Han Sen’in gözleri parlak tanrı ışığının içini görebiliyordu ve Crape Myrtle’ın ışığın içindeki hareketlerini gözlemleyebiliyordu.
Crape Myrtle ellerini açtığında, ellerinin arasında bir boşluk yarığı oluştu. Bu boşluk yarığının içinde eski bir kapı belirdi.
“Bu geno salonu kapısı değil mi?” Kapının belirdiğini gören Han Sen korkuya kapıldı.

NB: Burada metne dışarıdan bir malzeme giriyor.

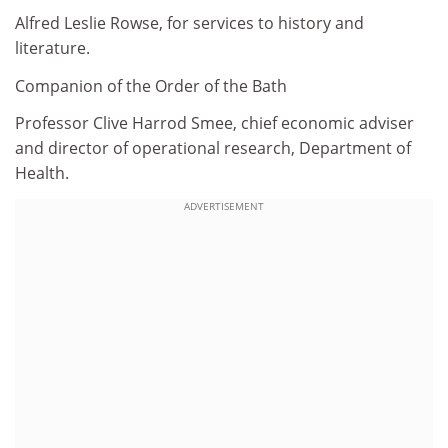
Alfred Leslie Rowse, for services to history and
literature.
Companion of the Order of the Bath
Professor Clive Harrod Smee, chief economic adviser
and director of operational research, Department of
Health.
ADVERTISEMENT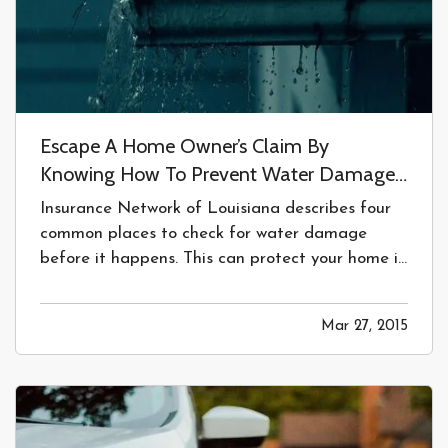
Escape A Home Owner’s Claim By
Knowing How To Prevent Water Damage
In Your Home.
Insurance Network of Louisiana describes four
common places to check for water damage
before it happens. This can protect your home in
Baton Rouge, LA. —
4 Common Places to
Check for Water Damage
BEFORE
it
Mar 27, 2015
Happens
— Sooner or later, a water source in
your home will fail. Water damage is one of the…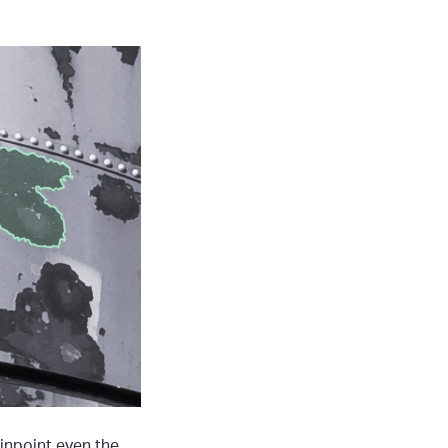
inpoint even the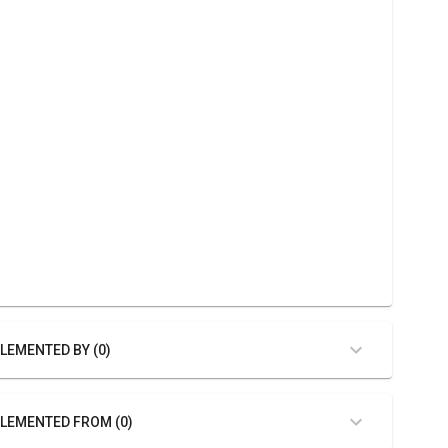
LEMENTED BY (0)
LEMENTED FROM (0)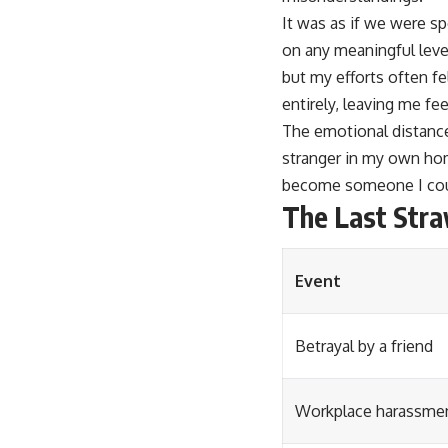
It was as if we were sp
on any meaningful level
but my efforts often f
entirely, leaving me fe
The emotional distance
stranger in my own hom
become someone I coul
The Last Stra
Event
Betrayal by a friend
Workplace harassme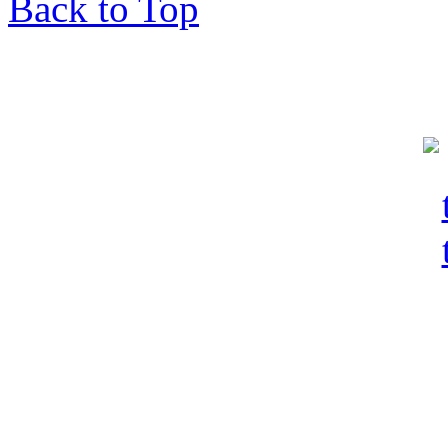
Back to Top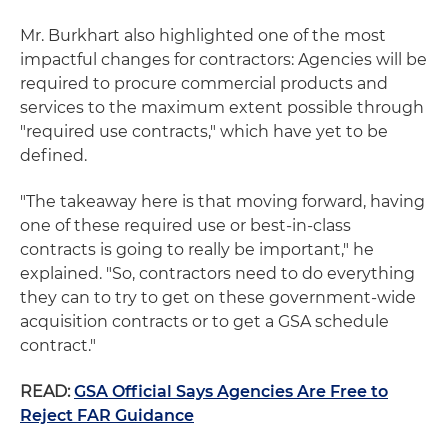
Mr. Burkhart also highlighted one of the most
impactful changes for contractors: Agencies will be
required to procure commercial products and
services to the maximum extent possible through
"required use contracts," which have yet to be
defined.
"The takeaway here is that moving forward, having
one of these required use or best-in-class
contracts is going to really be important," he
explained. "So, contractors need to do everything
they can to try to get on these government-wide
acquisition contracts or to get a GSA schedule
contract."
READ:
GSA Official Says Agencies Are Free to
Reject FAR Guidance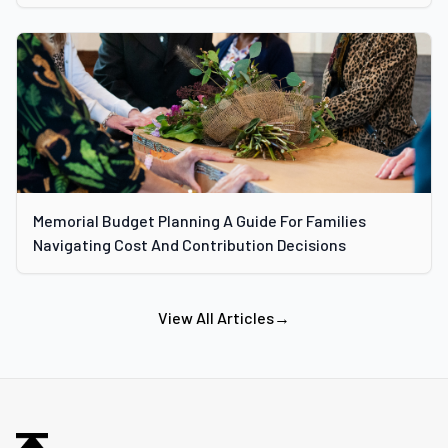
Memorial Budget Planning A Guide For Families
Navigating Cost And Contribution Decisions
View All Articles
→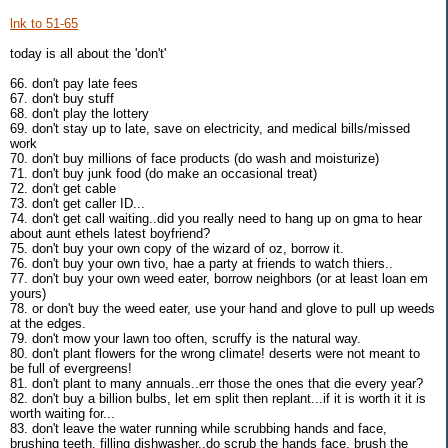
lnk to 51-65
today is all about the 'don't'
66. don't pay late fees
67. don't buy stuff
68. don't play the lottery
69. don't stay up to late, save on electricity, and medical bills/missed
work
70. don't buy millions of face products (do wash and moisturize)
71. don't buy junk food (do make an occasional treat)
72. don't get cable
73. don't get caller ID...
74. don't get call waiting..did you really need to hang up on gma to hear
about aunt ethels latest boyfriend?
75. don't buy your own copy of the wizard of oz, borrow it.
76. don't buy your own tivo, hae a party at friends to watch thiers..
77. don't buy your own weed eater, borrow neighbors (or at least loan em
yours)
78. or don't buy the weed eater, use your hand and glove to pull up weeds
at the edges.
79. don't mow your lawn too often, scruffy is the natural way.
80. don't plant flowers for the wrong climate! deserts were not meant to
be full of evergreens!
81. don't plant to many annuals..err those the ones that die every year?
82. don't buy a billion bulbs, let em split then replant...if it is worth it it is
worth waiting for...
83. don't leave the water running while scrubbing hands and face,
brushing teeth, filling dishwasher..do scrub the hands face, brush the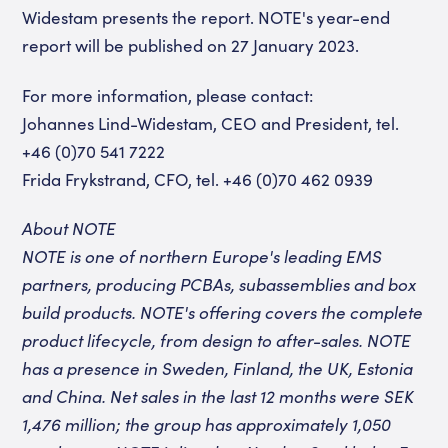
Widestam presents the report. NOTE's year-end
report will be published on 27 January 2023.
For more information, please contact:
Johannes Lind-Widestam, CEO and President, tel.
+46 (0)70 541 7222
Frida Frykstrand, CFO, tel. +46 (0)70 462 0939
About NOTE
NOTE is one of northern Europe's leading EMS
partners, producing PCBAs, subassemblies and box
build products. NOTE's offering covers the complete
product lifecycle, from design to after-sales. NOTE
has a presence in Sweden, Finland, the UK, Estonia
and China. Net sales in the last 12 months were SEK
1,476 million; the group has approximately 1,050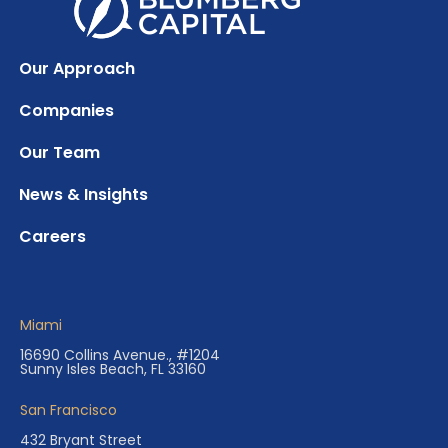
Our Approach
Companies
Our Team
News & Insights
Careers
Miami
16690 Collins Avenue., #1204
Sunny Isles Beach, FL 33160
San Francisco
432 Bryant Street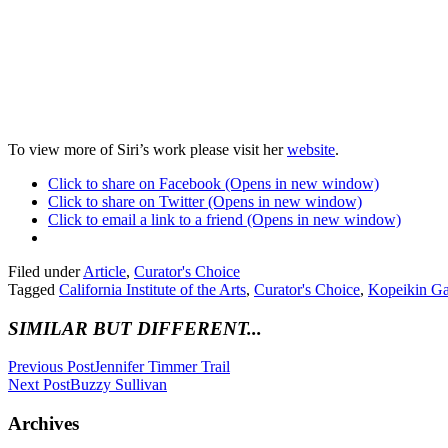
To view more of Siri’s work please visit her
website
.
Click to share on Facebook (Opens in new window)
Click to share on Twitter (Opens in new window)
Click to email a link to a friend (Opens in new window)
Filed under
Article
,
Curator's Choice
Tagged
California Institute of the Arts
,
Curator's Choice
,
Kopeikin Ga
SIMILAR BUT DIFFERENT...
Previous Post
Jennifer Timmer Trail
Next Post
Buzzy Sullivan
Archives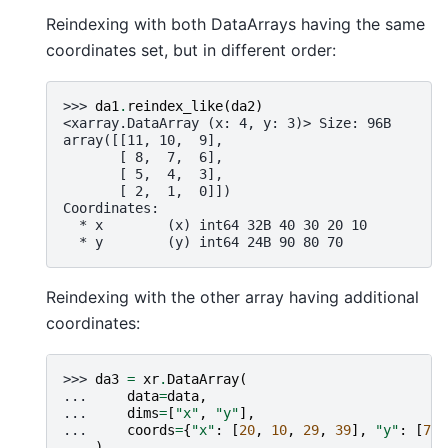
Reindexing with both DataArrays having the same
coordinates set, but in different order:
>>> 
da1
.
reindex_like
(
da2
)
<xarray.DataArray (x: 4, y: 3)> Size: 96B
array([[11, 10,  9],
       [ 8,  7,  6],
       [ 5,  4,  3],
       [ 2,  1,  0]])
Coordinates:
  * x        (x) int64 32B 40 30 20 10
  * y        (y) int64 24B 90 80 70
Reindexing with the other array having additional
coordinates:
>>> 
da3
=
xr
.
DataArray
(
... 
data
=
data
,
... 
dims
=
[
"x"
,
"y"
],
... 
coords
=
{
"x"
:
[
20
,
10
,
29
,
39
],
"y"
:
[
70
,
... 
)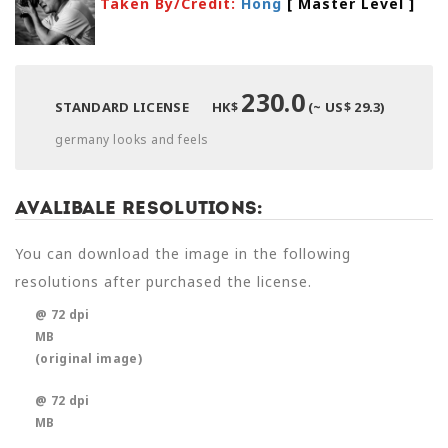
Taken By/Credit:
Hong
[ Master Level
]
230.0
STANDARD LICENSE
HK$
(~ US$ 29.3)
germany looks and feels
Avalibale Resolutions:
You can download the image in the following
resolutions after purchased the license.
@ 72 dpi
MB
(original image)
@ 72 dpi
MB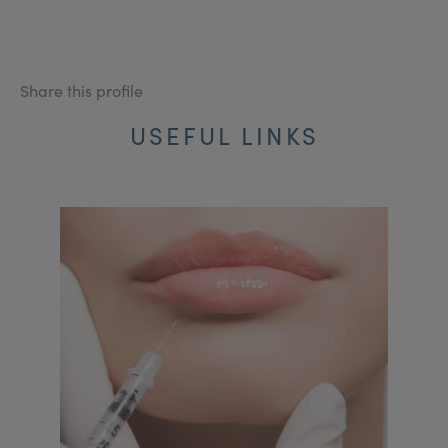
Share this profile
USEFUL LINKS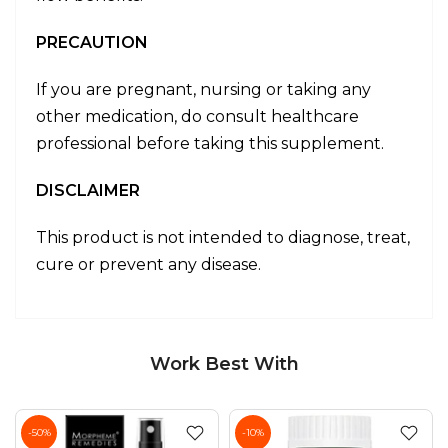
PRECAUTION
If you are pregnant, nursing or taking any
other medication, do consult healthcare
professional before taking this supplement.
DISCLAIMER
This product is not intended to diagnose, treat,
cure or prevent any disease.
Work Best With
-50%
-10%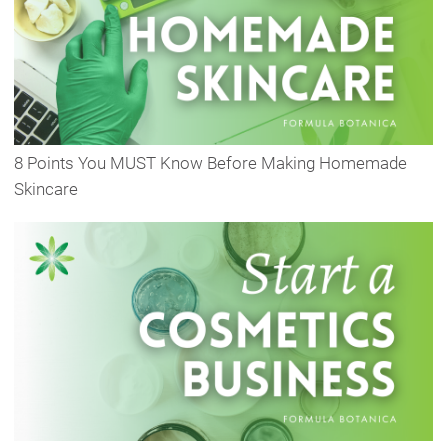
8 Points You MUST Know Before Making Homemade
Skincare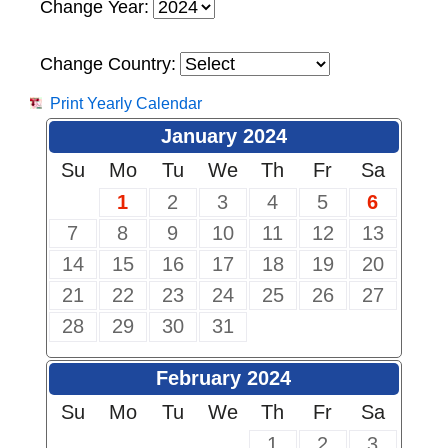
Change Year:
Change Country:
Print Yearly Calendar
January 2024
Su
Mo
Tu
We
Th
Fr
Sa
1
2
3
4
5
6
7
8
9
10
11
12
13
14
15
16
17
18
19
20
21
22
23
24
25
26
27
28
29
30
31
February 2024
Su
Mo
Tu
We
Th
Fr
Sa
1
2
3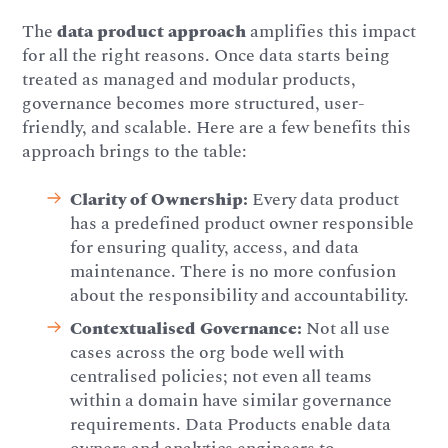
The
data product approach
amplifies this impact
for all the right reasons. Once data starts being
treated as managed and modular products,
governance becomes more structured, user-
friendly, and scalable. Here are a few benefits this
approach brings to the table:
Clarity of Ownership:
Every data product
has a predefined product owner responsible
for ensuring quality, access, and data
maintenance. There is no more confusion
about the responsibility and accountability.
Contextualised Governance:
Not all use
cases across the org bode well with
centralised policies; not even all teams
within a domain have similar governance
requirements. Data Products enable data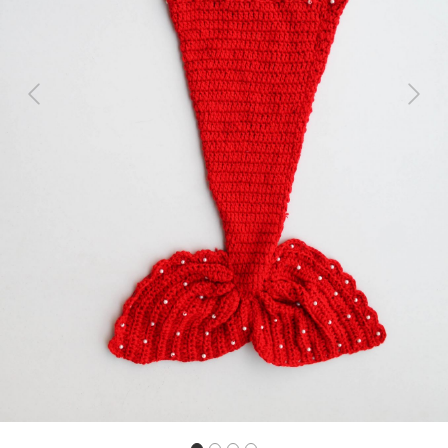
Previous
Next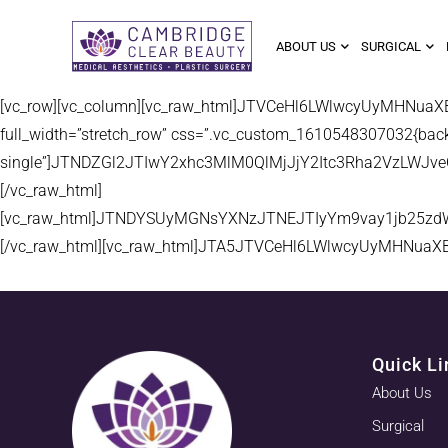
ABOUT US
SURGICAL
[vc_row][vc_column][vc_raw_html]JTVCeHl6LWlwcyUyMHNua
full_width=”stretch_row” css=”.vc_custom_1610548307032{backgr
single”]JTNDZGl2JTIwY2xhc3MlM0QlMjJjY2Itc3Rha2VzLW
[/vc_raw_html]
[vc_raw_html]JTNDYSUyMGNsYXNzJTNEJTIyYm9vay1jb25zd
[/vc_raw_html][vc_raw_html]JTA5JTVCeHl6LWlwcyUyMHNuaX
Quick Li
About Us
Surgical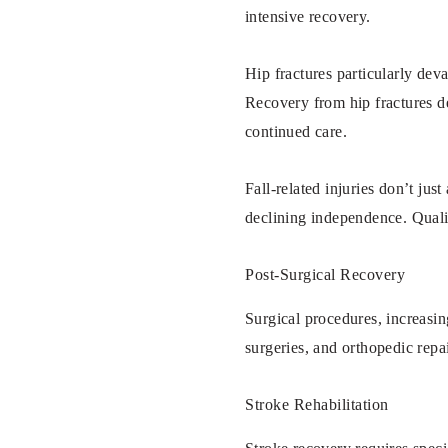
intensive recovery.
Hip fractures particularly dev
Recovery from hip fractures de
continued care.
Fall-related injuries don’t jus
declining independence. Quali
Post-Surgical Recovery
Surgical procedures, increasin
surgeries, and orthopedic repai
Stroke Rehabilitation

Eğer Crape Myrtle geno salonunun kapısını çağırabildiyse, bu onun geno salonunun içindeki adam olduğu anlamına geliyor olmalıydı. Crape Myrtle ellerini tamamen açtığında, geno salonu kapısı bütünüyle ortaya çıktı.
“Açın!” Crape Myrtle bağırdı. Eski ve gizemli kapı açıldı. Aniden, çok parlak bir tanrı ışığı kapıdan içeri sızmaya başladı.
Bu 10.000 ırk fenerinin ışığıydı ama Han Sen geno salonunda neden sadece geno evreninin ırk fenerlerinin bulunduğunu hâlâ anlamamıştı. Krallıklar evrenine adanmış hiçbir ırk feneri yoktu.
Ayrıca, krallıklar evreni herhangi bir tanrı tapınağının eviydi. Geno evreninde hiçbir tanrı tapınağı yoktu.
Crape Myrtle Han Sen’e baktı ve “Han Sen, git. İhtiyacın olan şeyi burada bulacaksın.”
Han Sen bunun geno salonunun Bay Tanrı’sı olduğundan emindi. Kafası karışmıştı, bu yüzden sordu, “Büyük Kardeş, bu ne anlama geliyor? Qin Xiu ile dövüşeceğim! Eğer beni gönderirsen, Qin Xiu ile tek başına savaşmak zorunda kalacaksın.”
“Artık Qin Xiu yok,” dedi Crape Myrtle.
“Ne demek istiyorsun?” Han Sen şok olmuştu. Diğer arenalarda neler olup bittiğini bilmiyordu. Qin Xiu’nun İnsan Kral tarafından tüketildiğini bilmiyordu.